6. The extradition of human rights defenders from countries where they had hoped to obtain asylum, at the request of the authorities of their countries of origin based on politically motivated, fabricated criminal charges, often involving abuse of the Interpol system.
7. The severing of international ties among NGOs by designating their foreign partners as ‘undesirable organisations’ and by means of unjustified bans on entry into the country by foreign human rights defenders.
Leaving to one side, for lack of time, other methods of suppressing freedom of association as beyond the scope of this presentation, I would like to draw attention to the following:
8. The designation of NGOs out of favour with the authorities as ‘foreign agents,’ which has taken its most comprehensive form in Russia. From 2022, any organisation, any member of such an organisation, and any civil society activist can be designated a ‘foreign agent.’
For this purpose, it is sufficient, as it states in the law, to be ‘under foreign influence’ and to engage in ‘political activity.’
‘Influence’ is defined as any support or impact, including by means of persuasion, or, and I quote, ‘other means.’ It’s enough to have a conversation with a foreigner over a cup of coffee, and there’s foreign influence for you!
‘Political activity’ is defined as any public pronouncement, statement or communication.
‘Foreign agents’ are subject to significant restrictions.Their opportunities to engage in legitimate civil society activities are virtually wiped out. Any violation results in huge fines and, following that, criminal penalties and the liquidation of the organisation.
The organisations to which I had given many years of my life – the International Memorial Society and Memorial Human Rights Centre – were liquidated for violating the ‘foreign agent’ legislation. During the court hearings, the prosecutors made no secret of the fact that the Memorial organisations were in fact being liquidated for the work that they did.
This is not simply another repressive Russian practice. It is a systematic approach to interaction between state and society that is in direct contradiction with the very principles on which the OSCE and the Council of Europe have been built.
First of all, it is based on the simple logic that reigns among the security services: if you receive funds from a foreign source, then you work for that source. If you receive money from a government, then you must become an agent of that government.
There is simply no place for independent civil society activity in this picture of the world.
Secondly, the very space for non-political civil society activity disappears.
Think about it: this is a rejection of the very notion of the ‘third basket’ of the Helsinki Accords. This logic is being adopted by countries and regimes both within and outside the OSCE region.
It is a challenge to which the OSCE must respond.
Here are three of the many recommendations that have already been proposed by civil society organisations.
1 The OSCE Chairmanship should each year include the protection of freedom of association and the security of human rights defenders in its programmatic priorities.
2 A Special Representative on Civil Society should be appointed. Their permanent mandate should include assistance in the protection of civil society associations and the security of human rights defenders in the OSCE region.

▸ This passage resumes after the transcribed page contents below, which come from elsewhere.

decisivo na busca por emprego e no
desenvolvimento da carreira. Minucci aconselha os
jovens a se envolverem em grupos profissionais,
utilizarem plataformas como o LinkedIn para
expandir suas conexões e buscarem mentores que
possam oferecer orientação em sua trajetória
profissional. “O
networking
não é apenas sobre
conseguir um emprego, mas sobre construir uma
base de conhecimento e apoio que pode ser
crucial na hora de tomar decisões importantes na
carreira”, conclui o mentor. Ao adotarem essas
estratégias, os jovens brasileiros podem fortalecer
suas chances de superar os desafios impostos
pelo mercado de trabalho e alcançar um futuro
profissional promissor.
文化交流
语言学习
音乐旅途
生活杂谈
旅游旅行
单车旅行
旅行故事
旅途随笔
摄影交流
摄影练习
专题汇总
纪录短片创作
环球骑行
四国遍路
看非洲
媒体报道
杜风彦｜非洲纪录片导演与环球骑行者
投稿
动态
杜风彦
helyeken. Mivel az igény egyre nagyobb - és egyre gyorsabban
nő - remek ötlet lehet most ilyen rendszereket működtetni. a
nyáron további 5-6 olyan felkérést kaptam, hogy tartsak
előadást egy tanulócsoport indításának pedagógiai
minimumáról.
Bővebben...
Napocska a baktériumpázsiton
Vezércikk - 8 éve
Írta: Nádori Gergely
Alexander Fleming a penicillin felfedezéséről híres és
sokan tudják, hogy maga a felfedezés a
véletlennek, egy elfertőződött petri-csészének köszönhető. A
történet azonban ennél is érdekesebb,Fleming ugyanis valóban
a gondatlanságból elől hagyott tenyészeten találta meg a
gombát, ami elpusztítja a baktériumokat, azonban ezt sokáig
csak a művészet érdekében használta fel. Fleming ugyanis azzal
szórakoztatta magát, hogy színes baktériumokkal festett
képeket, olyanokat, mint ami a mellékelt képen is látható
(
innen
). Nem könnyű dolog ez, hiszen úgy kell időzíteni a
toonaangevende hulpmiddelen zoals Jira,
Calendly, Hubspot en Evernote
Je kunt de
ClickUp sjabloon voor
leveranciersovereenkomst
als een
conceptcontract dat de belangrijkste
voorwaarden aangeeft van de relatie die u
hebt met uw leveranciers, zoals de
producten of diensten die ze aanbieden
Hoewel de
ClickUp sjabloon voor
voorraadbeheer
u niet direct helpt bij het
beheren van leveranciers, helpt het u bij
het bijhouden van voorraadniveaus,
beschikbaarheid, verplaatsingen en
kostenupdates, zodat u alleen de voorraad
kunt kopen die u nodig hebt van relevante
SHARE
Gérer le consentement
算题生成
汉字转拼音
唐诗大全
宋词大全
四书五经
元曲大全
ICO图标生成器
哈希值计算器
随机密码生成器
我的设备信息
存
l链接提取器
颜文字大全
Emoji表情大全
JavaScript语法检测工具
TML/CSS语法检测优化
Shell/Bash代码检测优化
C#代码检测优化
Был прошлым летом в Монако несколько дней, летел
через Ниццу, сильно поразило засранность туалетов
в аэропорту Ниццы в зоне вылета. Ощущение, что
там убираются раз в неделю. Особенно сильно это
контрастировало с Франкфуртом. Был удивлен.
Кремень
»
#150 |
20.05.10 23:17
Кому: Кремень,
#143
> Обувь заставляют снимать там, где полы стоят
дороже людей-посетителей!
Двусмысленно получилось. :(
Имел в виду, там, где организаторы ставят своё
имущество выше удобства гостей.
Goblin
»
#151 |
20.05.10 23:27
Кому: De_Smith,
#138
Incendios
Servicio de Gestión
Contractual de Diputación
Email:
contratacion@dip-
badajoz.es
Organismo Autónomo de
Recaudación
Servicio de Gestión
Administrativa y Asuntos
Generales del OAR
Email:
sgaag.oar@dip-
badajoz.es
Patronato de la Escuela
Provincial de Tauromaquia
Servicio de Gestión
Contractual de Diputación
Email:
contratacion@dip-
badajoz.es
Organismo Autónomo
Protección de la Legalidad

3 The ODIHR should set up a panel of experts on freedom of association and the security of human rights defenders, similar to the existing panel of experts on freedom of peaceful assembly.
To conclude, I must point out that, while we are deliberating here, my friend Ales Bialiatski and many of his comrades in Belarusian civil society are in prison on serious charges. This month Marfa Rabkova, a coordinator of volunteers at the Viasna Human Rights Centre, was given a monstrous sentence of 15 years in prison!
This cannot be tolerated. Pressure on the Lukashenka regime must be greatly intensified.
Protection of the freedom of association must be a priority in the work of the OSCE.